I thought that in python x = x - a was the exactly the same as x-=a. But apparently not with tensor :
In the following code the gradient is not set to None after updating the parameter (x-=a case):
import torch
x1 = torch.tensor([2.0], requires_grad=True)
x2 = torch.tensor([3.0], requires_grad=True)
y = (x1 * x2).pow(2)
y.backward()
print(“x1.grad=”,x1.grad)
with torch.no_grad():
x1 -= 0.01 * x1.grad # <=============================
print(“x1.grad=”,x1.grad)
x1.grad.zero_()
print(“x1.grad=”,x1.grad)
output:
x1.grad= tensor([36.])
x1.grad= tensor([36.])
x1.grad= tensor([0.])
but the following code the gradient is set to None (x = x - a) :
import torch
x1 = torch.tensor([2.0], requires_grad=True)
x2 = torch.tensor([3.0], requires_grad=True)
y = (x1 * x2).pow(2)
y.backward()
print(“x1.grad=”,x1.grad)
with torch.no_grad():
x1 = x1 - 0.01 * x1.grad # <=============================
print(“x1.grad=”,x1.grad)
x1.grad.zero_()
output:
Traceback (most recent call last):
File “D:/gCloud/GoogleDrive/colabai/notes/torch/grad/zforum.py”, line 14, in
x1.grad.zero_() # AttributeError: ‘NoneType’ object has no attribute ‘zero_’
AttributeError: ‘NoneType’ object has no attribute ‘zero_’
x1.grad= tensor([36.])
x1.grad= None
Both solutions are ok for me. I just would like to understand this behaviour? Thanks.
Because in python when you use x-=
you are using in-place operations
I don’t know how do the rules work in these case but basically when you do x-=lr*grad
you are still pointing to the original tensor whose data has been in-place modified.
In the 2nd case you are overwritting a local variable x1
so that when you try to print x1 it no longer points to the one you defined at the beggining but a “totally different variable” and the one at the beggining is out of scope.
import torch
x1 = torch.tensor([2.0], requires_grad=True)
x2 = torch.tensor([3.0], requires_grad=True)
y = (x1 * x2).pow(2)
y.backward()
print(x1._version)
print(x1.is_leaf)
x1 -= 0.01 * x1.grad
print(x1._version)
print(x1.is_leaf)
import torch
x1 = torch.tensor([2.0], requires_grad=True)

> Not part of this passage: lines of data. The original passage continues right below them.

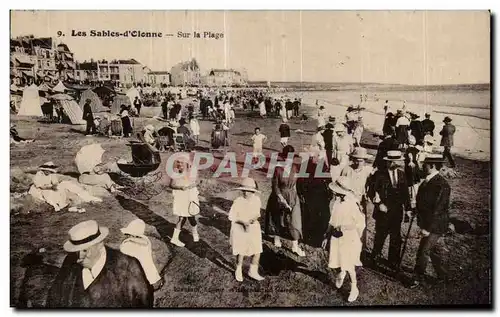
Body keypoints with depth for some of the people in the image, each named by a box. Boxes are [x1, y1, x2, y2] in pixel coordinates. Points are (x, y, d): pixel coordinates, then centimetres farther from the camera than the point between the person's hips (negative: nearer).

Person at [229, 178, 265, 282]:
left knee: (257, 251, 3)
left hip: (253, 228, 3)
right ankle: (238, 271, 35)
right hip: (240, 229, -3)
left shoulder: (257, 200, -6)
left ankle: (253, 271, 26)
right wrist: (243, 222, -23)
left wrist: (255, 218, -15)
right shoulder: (238, 201, -18)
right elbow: (231, 216, -11)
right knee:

x2 = torch.tensor([3.0], requires_grad=True)
y = (x1 * x2).pow(2)
y.backward()
print(x1._version)
print(x1.is_leaf)
x1 =x1- 0.01 * x1.grad
print(x1._version)
print(x1.is_leaf)
if you run this, you will find that it’s not possible to run the 1st case
x1 -= 0.01 * x1.grad
RuntimeError: a leaf Variable that requires grad has been used in an in-place operation.
but you can run the second case in which x1 won’t be a leaf variable
if you add torch.no_grad() it will disable autograd engine and first case will be runable because there is no longer grad tracking and second case will be a leaf variable as cos of the same reason
1 Like
Thanks.
print(id(x1))
also shows your point clearly.